DESDE MI RINCON

El estadista, el obispo y el hombre

Como en otras ocasiones me ha sucedido al presenciar un suceso trascendente, de pronto mi atención se desvía de la figura central, pues lo que sucede en el entorno es tanto o igual de interesante.

Mirando en la televisión la visita del Papa “en vivo”, viéndolo rodeado, si no es que acosado por una multitud variopinta de quienes ubicados en las jerarquías concéntricas del poder, disimulada o abiertamente se le amontonaban buscando saludarlo, tomarse la foto o ser bendecidos, de algún modo eso me hizo recordar el pasaje bíblico en el qué, Jesús se ve oprimido por una muchedumbre que le demanda prodigios, milagros y curaciones, haciéndome pensar en la gran necesidad qué, entonces y ahora tienen algunos de ser exculpados de sus faltas, sobre todo aquellos que por su posición o fortuna, tienen la posibilidad de hacer el bien y no lo hacen.

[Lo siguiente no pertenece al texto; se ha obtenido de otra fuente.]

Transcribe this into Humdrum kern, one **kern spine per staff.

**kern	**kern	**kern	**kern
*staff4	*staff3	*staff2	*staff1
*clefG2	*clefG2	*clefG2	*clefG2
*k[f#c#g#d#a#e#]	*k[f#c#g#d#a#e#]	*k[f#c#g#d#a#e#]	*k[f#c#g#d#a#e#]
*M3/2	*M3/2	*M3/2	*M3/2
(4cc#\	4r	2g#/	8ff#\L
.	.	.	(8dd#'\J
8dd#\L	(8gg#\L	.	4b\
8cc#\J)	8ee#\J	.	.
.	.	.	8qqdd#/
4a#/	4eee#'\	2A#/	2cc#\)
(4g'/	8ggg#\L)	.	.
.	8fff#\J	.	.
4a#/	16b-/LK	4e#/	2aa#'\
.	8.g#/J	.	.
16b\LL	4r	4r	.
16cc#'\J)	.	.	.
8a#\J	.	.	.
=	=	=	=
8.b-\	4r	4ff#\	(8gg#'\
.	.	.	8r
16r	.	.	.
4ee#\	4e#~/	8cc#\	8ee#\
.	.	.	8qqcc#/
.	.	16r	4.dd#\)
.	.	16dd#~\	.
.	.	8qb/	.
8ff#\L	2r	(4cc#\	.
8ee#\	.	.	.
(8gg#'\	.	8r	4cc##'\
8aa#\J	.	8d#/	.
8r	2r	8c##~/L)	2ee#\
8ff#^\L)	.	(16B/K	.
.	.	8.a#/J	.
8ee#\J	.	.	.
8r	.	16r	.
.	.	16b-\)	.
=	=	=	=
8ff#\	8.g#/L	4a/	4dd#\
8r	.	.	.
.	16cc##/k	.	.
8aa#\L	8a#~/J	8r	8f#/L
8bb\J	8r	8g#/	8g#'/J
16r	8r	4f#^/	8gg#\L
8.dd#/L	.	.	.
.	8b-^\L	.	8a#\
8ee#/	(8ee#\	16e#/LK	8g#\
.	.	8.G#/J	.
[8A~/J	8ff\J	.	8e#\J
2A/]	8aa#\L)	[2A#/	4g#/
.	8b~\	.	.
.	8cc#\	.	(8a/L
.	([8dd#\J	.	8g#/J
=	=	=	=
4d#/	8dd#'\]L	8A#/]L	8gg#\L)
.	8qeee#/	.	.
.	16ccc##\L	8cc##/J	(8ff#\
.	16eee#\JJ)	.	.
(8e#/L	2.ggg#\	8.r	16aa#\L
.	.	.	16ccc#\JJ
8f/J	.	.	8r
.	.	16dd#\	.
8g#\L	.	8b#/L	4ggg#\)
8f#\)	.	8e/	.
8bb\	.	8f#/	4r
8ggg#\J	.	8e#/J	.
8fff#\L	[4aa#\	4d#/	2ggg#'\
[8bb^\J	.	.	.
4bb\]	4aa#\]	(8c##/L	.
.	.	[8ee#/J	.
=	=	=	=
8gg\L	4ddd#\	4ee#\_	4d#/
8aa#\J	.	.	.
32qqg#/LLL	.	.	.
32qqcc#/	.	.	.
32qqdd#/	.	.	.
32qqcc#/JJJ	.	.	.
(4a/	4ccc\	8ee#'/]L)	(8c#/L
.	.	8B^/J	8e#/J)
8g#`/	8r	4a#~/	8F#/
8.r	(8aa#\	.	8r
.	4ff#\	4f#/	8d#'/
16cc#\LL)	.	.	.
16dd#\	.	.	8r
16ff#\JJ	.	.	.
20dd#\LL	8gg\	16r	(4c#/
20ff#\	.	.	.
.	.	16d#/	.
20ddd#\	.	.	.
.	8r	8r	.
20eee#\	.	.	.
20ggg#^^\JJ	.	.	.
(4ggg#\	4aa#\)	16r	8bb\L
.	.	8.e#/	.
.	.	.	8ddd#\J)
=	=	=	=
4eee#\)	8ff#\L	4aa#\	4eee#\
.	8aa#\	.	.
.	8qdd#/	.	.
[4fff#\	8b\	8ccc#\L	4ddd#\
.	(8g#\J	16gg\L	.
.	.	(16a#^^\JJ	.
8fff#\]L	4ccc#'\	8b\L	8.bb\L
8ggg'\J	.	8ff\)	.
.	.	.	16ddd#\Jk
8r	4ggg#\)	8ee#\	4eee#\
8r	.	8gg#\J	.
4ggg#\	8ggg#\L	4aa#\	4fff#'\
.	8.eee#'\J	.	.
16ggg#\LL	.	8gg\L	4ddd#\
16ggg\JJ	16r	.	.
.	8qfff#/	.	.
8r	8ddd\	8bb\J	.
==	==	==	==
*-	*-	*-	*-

Esto ha sido parte importante del discurso del Papa, tanto durante su ministerio como en su periplo  por nuestro país. No soy proclive a mistificar a un ser humano, ni a dejarme llevar por la sugestión de prestigio de un personaje y menos aún a caer en la histeria colectiva, sin embargo creo que en lo intelectual y espiritual existen personas más “evolucionadas” que otras.

Así, de entre el jefe de estado, el líder religioso y el hombre, fue la condición humana de Francisco I  la que me hizo pergeñar estas líneas. En su rostro de expresión compasiva, tras su sonrisa abierta y bajo su frente amplia, unas ojeras  revelaban cansancio y por momentos, la desubicación espacial propia en quien es trasladado rápida y constantemente de un sitio a otro. Mas allá de eso  y gracias  a los “close ups”, pude apreciar  la luz de una brillante chispa de inteligencia, en el fondo de unos ojos que nunca pierden su concentración en lo que sucede, rasgo característico de grandes lideres.

La familia, el bien común y la casa común (tema ecológico), la indiferencia y la falta de participación social dirigida a los obispos, fueron también ideas que dolorosamente  me recordaron  aquello de que: “no es de gente ruin comprender grandes ideales” y también lo de: “al que le quede el saco que se lo ponga”.